In The Eden Express, Mark Vonnegut, son of the great Kurt Vonnegut, describes his struggles with schizophrenia and the eventual recovery from the illness.
We follow, in a somewhat non-linear fashion, the events in Mark Vonnegut's life from his June 1969 graduation from Swarthmore College, through a short period of employment, to the 1970 journey with his girlfriend to British Columbia. These were turbulent, post-Sixties times, with the nation involved in and divided by the Vietnam War. Several other Swarthmore graduates join Vonnegut and his girlfriend, find a barely accessible yet beautiful piece of undeveloped land in British Columbia, and set up a hippie commune. Initially, things seem to be going very well.
Fluctuations in Vonnegut's mood between utter euphoria and total despair signal the slow onset of schizophrenia. The process of descent into illness is meticulously described. The author recounts, in detail, three intense episodes, two stays in a mental hospital, and the recovery.
I am poorly qualified to have an opinion on the issue, but it seems to me that Mark Vonnegut wants to suggest the biochemical basis of his illness rather than seeing it as a social construct, as an individual's reaction to the insanity of a society at war.

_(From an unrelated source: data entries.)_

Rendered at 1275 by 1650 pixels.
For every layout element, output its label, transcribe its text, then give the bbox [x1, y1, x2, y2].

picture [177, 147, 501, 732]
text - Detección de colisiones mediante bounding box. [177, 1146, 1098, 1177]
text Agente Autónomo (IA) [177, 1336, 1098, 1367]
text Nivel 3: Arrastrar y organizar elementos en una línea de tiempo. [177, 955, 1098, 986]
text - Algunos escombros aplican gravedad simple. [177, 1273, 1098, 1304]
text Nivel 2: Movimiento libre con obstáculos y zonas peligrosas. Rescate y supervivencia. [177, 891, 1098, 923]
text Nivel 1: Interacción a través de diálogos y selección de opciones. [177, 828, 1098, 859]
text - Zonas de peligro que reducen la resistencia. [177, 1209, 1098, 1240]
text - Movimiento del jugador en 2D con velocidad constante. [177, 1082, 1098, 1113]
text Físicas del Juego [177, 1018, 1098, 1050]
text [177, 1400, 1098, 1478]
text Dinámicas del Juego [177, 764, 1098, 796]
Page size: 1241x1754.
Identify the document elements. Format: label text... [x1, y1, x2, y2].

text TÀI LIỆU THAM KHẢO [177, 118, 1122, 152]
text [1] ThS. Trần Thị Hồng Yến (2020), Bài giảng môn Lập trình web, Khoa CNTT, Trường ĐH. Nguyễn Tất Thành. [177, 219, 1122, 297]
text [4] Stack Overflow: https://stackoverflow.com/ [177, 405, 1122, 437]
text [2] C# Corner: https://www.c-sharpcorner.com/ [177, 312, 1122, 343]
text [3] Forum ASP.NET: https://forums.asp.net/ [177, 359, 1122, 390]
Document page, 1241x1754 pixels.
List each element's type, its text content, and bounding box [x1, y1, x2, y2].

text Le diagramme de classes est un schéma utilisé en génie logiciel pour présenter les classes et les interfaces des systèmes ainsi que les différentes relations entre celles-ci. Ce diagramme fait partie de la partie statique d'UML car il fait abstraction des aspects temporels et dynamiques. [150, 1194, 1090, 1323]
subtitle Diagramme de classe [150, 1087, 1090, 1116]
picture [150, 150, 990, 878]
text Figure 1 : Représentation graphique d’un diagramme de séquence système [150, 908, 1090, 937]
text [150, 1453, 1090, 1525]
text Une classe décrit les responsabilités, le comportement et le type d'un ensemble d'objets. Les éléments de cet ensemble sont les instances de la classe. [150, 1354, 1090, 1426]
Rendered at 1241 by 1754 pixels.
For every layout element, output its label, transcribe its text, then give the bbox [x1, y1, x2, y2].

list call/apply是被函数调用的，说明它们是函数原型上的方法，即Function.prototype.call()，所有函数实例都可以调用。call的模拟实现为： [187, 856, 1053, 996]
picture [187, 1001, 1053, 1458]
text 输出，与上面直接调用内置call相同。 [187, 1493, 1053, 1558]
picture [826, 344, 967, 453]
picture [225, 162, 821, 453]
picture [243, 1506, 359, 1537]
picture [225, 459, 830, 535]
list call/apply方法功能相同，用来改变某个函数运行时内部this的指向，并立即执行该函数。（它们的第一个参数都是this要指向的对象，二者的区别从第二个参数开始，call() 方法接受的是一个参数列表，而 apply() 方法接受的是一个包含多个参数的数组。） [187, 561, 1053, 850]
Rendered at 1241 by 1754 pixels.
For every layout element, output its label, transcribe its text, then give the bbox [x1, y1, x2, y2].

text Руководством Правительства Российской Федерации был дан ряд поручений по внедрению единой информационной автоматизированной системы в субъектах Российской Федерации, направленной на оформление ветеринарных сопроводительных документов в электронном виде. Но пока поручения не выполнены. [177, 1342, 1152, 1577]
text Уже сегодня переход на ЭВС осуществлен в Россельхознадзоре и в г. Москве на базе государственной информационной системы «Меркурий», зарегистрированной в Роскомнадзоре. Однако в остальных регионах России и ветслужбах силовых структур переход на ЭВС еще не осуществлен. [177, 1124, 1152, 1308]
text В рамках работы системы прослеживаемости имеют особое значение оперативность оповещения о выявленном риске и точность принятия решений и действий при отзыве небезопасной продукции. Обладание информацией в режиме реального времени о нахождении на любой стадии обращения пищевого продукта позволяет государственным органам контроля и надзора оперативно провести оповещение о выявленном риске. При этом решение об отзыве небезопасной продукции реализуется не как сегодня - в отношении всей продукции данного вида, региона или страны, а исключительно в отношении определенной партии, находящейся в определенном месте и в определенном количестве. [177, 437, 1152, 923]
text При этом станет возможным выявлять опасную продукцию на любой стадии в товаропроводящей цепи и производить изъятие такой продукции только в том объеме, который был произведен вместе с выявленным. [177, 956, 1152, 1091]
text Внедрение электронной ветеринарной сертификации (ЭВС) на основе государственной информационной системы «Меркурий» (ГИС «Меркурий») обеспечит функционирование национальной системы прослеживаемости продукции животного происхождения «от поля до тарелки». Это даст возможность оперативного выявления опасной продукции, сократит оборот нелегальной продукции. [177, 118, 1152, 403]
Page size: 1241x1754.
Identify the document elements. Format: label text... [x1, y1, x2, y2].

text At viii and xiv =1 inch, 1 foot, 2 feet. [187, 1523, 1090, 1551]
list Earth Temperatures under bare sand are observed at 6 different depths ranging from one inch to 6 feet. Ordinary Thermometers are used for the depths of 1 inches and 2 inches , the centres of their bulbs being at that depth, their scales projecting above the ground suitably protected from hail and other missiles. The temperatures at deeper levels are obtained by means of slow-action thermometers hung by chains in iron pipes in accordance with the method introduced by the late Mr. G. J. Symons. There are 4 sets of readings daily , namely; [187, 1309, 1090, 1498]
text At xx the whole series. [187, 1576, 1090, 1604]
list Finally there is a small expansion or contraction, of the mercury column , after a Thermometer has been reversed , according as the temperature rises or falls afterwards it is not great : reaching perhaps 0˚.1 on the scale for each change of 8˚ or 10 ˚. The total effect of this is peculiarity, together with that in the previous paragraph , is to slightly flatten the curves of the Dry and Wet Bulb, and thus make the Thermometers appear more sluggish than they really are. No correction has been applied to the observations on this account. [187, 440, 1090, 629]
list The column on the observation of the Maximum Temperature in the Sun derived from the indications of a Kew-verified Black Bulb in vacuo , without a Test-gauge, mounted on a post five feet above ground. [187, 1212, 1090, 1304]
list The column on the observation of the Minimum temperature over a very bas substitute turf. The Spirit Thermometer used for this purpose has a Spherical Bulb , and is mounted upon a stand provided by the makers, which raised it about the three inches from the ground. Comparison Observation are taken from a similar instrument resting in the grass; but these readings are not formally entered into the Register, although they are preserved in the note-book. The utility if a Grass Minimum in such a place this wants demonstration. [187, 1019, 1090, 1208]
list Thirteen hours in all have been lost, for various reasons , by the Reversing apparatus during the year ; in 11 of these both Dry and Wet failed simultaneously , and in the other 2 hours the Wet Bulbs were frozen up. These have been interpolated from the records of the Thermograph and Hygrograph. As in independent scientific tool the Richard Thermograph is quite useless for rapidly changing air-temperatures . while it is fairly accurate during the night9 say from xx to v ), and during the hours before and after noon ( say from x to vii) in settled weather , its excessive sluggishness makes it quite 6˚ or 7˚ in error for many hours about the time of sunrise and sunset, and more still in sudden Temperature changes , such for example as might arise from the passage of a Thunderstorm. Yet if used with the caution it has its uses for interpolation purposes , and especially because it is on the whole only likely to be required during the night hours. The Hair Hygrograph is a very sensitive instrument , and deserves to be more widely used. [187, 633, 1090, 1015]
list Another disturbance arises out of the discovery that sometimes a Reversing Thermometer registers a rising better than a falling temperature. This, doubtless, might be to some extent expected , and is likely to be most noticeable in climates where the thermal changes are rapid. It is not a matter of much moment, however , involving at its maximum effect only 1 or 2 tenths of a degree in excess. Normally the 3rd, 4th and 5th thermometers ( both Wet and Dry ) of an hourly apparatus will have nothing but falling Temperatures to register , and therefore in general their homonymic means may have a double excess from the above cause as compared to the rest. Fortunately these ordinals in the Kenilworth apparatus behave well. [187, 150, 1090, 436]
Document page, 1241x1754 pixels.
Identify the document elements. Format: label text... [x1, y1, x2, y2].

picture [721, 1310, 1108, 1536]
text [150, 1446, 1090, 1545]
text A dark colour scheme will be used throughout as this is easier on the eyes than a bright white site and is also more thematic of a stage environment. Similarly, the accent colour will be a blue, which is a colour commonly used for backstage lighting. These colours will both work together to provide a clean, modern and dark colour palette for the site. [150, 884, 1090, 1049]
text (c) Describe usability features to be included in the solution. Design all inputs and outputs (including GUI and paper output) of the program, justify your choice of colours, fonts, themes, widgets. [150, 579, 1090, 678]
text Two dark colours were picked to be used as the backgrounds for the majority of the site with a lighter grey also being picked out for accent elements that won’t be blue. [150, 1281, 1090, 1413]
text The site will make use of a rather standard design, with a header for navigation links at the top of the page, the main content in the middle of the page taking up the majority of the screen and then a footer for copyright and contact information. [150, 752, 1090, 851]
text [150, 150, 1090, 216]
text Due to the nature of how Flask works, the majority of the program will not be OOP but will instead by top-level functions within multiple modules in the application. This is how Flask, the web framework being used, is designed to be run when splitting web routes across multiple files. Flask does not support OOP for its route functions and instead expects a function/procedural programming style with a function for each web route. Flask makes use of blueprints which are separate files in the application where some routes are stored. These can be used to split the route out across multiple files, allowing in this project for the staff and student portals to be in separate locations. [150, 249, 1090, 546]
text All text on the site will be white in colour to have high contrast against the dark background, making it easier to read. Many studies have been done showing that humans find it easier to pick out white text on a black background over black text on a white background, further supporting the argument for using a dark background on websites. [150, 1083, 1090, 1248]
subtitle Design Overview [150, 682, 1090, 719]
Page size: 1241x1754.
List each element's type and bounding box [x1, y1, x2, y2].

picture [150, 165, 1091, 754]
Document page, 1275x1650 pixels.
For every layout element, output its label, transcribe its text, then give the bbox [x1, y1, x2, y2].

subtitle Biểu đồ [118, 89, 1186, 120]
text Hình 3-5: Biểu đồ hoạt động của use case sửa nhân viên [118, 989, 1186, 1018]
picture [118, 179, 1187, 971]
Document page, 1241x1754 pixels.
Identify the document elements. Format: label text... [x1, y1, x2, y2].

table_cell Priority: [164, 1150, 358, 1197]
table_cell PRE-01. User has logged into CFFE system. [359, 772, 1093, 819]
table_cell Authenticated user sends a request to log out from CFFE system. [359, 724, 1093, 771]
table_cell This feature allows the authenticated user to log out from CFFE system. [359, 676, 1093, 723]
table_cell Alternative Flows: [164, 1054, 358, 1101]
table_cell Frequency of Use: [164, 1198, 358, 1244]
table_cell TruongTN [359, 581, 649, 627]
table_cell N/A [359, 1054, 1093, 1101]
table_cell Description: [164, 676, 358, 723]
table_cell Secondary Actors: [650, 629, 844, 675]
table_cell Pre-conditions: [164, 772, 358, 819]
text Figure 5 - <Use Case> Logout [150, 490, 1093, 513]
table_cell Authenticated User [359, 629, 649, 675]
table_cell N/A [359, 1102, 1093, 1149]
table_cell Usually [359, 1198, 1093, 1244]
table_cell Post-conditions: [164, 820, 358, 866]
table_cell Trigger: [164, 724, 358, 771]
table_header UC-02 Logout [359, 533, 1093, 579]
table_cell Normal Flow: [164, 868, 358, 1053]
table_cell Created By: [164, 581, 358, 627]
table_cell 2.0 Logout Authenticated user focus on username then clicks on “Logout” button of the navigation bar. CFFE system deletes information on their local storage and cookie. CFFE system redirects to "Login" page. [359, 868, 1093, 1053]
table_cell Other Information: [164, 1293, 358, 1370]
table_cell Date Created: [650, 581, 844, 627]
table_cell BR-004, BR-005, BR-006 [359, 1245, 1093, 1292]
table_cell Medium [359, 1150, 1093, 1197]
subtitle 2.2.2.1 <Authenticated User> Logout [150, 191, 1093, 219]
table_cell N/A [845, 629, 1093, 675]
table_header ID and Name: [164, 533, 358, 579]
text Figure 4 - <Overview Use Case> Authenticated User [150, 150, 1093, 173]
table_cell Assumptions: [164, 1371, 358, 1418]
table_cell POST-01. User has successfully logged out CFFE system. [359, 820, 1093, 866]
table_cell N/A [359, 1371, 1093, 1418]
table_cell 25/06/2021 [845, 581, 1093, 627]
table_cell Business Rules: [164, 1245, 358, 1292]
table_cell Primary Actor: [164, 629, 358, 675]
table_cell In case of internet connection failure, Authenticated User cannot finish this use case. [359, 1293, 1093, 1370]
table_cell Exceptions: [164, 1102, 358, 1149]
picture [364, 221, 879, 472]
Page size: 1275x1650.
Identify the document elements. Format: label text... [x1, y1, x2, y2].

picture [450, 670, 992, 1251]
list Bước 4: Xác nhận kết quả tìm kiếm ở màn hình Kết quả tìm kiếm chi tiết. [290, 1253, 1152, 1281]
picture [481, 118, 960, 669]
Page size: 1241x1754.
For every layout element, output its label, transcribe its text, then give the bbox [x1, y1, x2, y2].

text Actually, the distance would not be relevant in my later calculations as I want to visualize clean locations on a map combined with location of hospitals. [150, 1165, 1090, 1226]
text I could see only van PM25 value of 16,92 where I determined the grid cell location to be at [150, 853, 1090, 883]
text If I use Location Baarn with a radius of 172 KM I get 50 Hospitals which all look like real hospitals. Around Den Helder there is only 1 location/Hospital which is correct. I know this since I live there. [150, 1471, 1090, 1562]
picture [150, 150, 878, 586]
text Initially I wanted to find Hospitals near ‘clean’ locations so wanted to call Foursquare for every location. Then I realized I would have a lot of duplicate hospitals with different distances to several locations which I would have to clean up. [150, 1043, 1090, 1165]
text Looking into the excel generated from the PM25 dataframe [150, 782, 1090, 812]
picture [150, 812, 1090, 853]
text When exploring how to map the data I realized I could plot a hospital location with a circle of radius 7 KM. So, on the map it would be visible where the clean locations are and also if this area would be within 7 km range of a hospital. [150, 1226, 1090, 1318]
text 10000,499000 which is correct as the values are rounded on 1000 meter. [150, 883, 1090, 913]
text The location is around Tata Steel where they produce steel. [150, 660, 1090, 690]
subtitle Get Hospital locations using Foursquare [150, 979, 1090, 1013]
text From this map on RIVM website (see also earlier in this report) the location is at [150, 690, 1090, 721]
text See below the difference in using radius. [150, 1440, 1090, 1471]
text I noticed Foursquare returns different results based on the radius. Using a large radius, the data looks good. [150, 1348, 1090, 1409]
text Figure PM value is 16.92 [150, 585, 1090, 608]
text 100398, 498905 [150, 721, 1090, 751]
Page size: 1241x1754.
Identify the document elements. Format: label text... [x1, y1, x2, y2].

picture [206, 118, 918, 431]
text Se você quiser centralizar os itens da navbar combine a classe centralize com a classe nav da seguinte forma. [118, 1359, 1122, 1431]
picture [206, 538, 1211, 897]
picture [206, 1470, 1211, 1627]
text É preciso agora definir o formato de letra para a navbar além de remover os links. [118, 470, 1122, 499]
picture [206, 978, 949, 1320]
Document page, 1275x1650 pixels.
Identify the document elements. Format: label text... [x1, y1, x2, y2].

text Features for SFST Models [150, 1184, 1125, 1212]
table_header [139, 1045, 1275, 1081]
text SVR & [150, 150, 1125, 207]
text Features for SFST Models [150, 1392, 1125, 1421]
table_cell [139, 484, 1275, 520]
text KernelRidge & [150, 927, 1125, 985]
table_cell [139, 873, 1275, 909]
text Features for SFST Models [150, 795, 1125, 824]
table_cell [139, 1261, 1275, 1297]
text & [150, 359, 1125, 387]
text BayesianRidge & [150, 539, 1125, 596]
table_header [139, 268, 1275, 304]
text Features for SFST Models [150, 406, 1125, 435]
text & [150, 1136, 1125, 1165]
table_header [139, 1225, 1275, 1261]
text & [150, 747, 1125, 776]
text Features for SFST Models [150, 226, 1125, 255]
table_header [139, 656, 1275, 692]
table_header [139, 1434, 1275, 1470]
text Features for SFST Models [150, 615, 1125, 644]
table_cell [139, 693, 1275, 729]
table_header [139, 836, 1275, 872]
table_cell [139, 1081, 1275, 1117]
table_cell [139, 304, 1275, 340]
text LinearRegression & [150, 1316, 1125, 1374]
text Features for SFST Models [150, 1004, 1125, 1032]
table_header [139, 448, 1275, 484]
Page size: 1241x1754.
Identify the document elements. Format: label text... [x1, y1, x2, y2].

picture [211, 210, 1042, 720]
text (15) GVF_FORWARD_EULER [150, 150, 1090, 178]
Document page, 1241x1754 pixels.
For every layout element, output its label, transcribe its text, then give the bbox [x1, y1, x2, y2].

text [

While I read the book with interest, and while I very much appreciate the author's intentions of providing a first-person account of "descent into madness," I am wondering to what degree the detailed descriptions of thought processes during the episodes were altered ("edited") by his memory during the period between the actual episode and the writing of this book, which took place quite some time after the illness struck.